Die Realität ist häufig ziemlich grau und nur selten schwarz-weiß. Bei Spiegel-Artikeln ist es genau umgekehrt. Fakten, die nicht zur gewünschten Aussage des Artikels passen, werden ausgeblendet oder so lange zurechtgebogen, bis sie passen. Ein mit solchen Methoden entstandener Text ist dann eine schön zu lesende Geschichte mit Versatzstücken aus der Realität – jedoch ungeeignet, die Wirklichkeit zu beschreiben. Wie gesagt: Eine typische Spiegel-Geschichte.

4 Gedanken zu „Bio-Bauern in Gefahr

  1. marco

    Fakten, die nicht zur gewünschten Aussage des Artikels passen, werden ausgeblendet oder so lange zurechtgebogen, bis sie passen.

    Ganz schön pauschale Unterstellung…

  2. Sebastian

    Es ging doch in der Geschichte nur darum, dass die Nachfrage nach Bio-Produkten steigt und dass das in krassem Missverhältnis zu den Kürzungen bei der Umstellungsförderung für Biobauern steht. Dabei ist es vollkommen egal, wo Deutschland da im europäischen Vergleich steht. Denn dass Deutschland hier nur Mittelmaß ist, ist ja schon lange keine Geheimnis mehr.

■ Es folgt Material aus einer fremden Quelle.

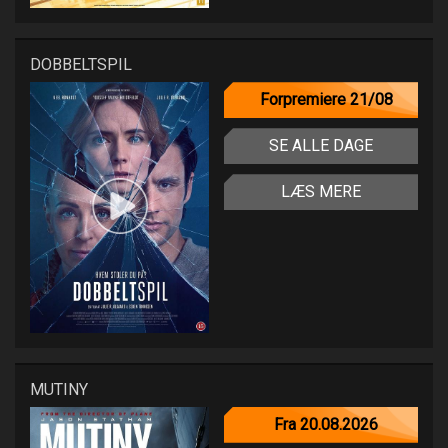
DOBBELTSPIL
Forpremiere 21/08
SE ALLE DAGE
LÆS MERE
MUTINY
Fra 20.08.2026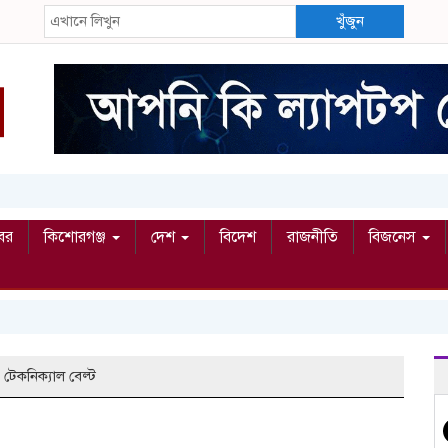
খুঁজুন
বর
কিশোরগঞ্জ
দেশ
বিদেশ
রাজনীতি
বিজনেস
 টেকনিক্যাল বেল্ট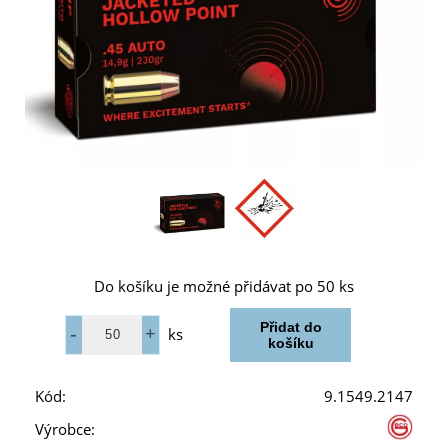
Do košíku je možné přidávat po 50 ks
ks
Kód:
9.1549.2147
Výrobce: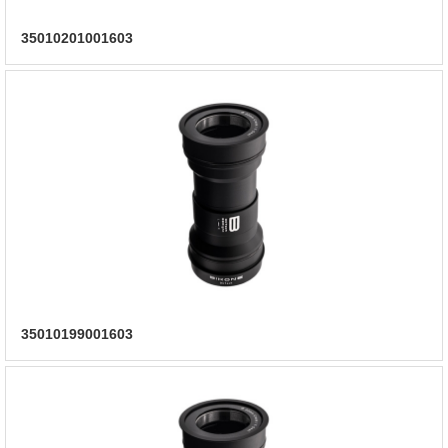
35010201001603
35010199001603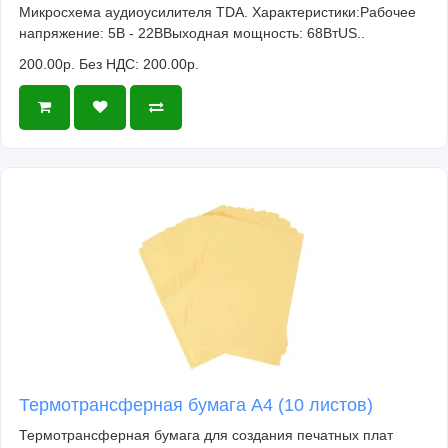
Микросхема аудиоусилителя TDA. Характеристики:Рабочее
напряжение: 5В - 22ВВыходная мощность: 68ВтUS..
200.00р.
Без НДС: 200.00р.
Термотрансферная бумага А4 (10 листов)
Термотрансферная бумага для создания печатных плат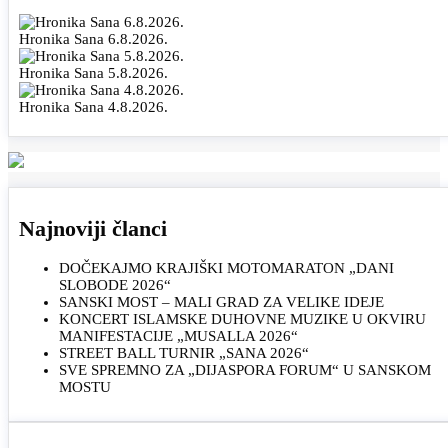
Hronika Sana 6.8.2026.
Hronika Sana 5.8.2026.
Hronika Sana 4.8.2026.
Najnoviji članci
DOČEKAJMO KRAJIŠKI MOTOMARATON „DANI
SLOBODE 2026“
SANSKI MOST – MALI GRAD ZA VELIKE IDEJE
KONCERT ISLAMSKE DUHOVNE MUZIKE U OKVIRU
MANIFESTACIJE „MUSALLA 2026“
STREET BALL TURNIR „SANA 2026“
SVE SPREMNO ZA „DIJASPORA FORUM“ U SANSKOM
MOSTU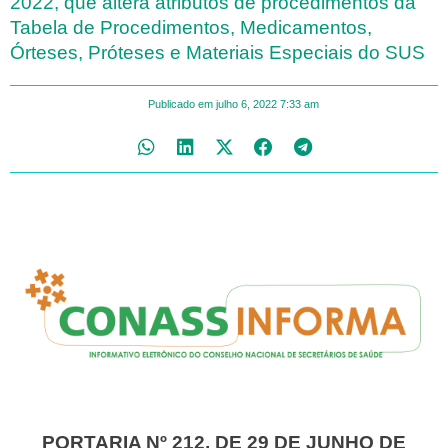
2022, que altera atributos de procedimentos da
Tabela de Procedimentos, Medicamentos,
Órteses, Próteses e Materiais Especiais do SUS
Publicado em
julho 6, 2022
7:33 am
PORTARIA Nº 212, DE 29 DE JUNHO DE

  3. sebastian Beitragsautor

    Hallo Sebastian,

    wenn die Aussage der Grafik Deiner Meinung nach keinen direkten Bezug zum Inhalt des Artikels hat, warum hat der Spiegel dann die Grafik Deiner Meinung nach zusammen mit dem Artikel abgedruckt? Und bist Du – unabhängig von der ersten Frage – mit mir der Meinung, dass nicht nur die für den Inhalt eines Artikels wichtigen Grafiken korrekt sein sollten, sondern auch die unwichtigen?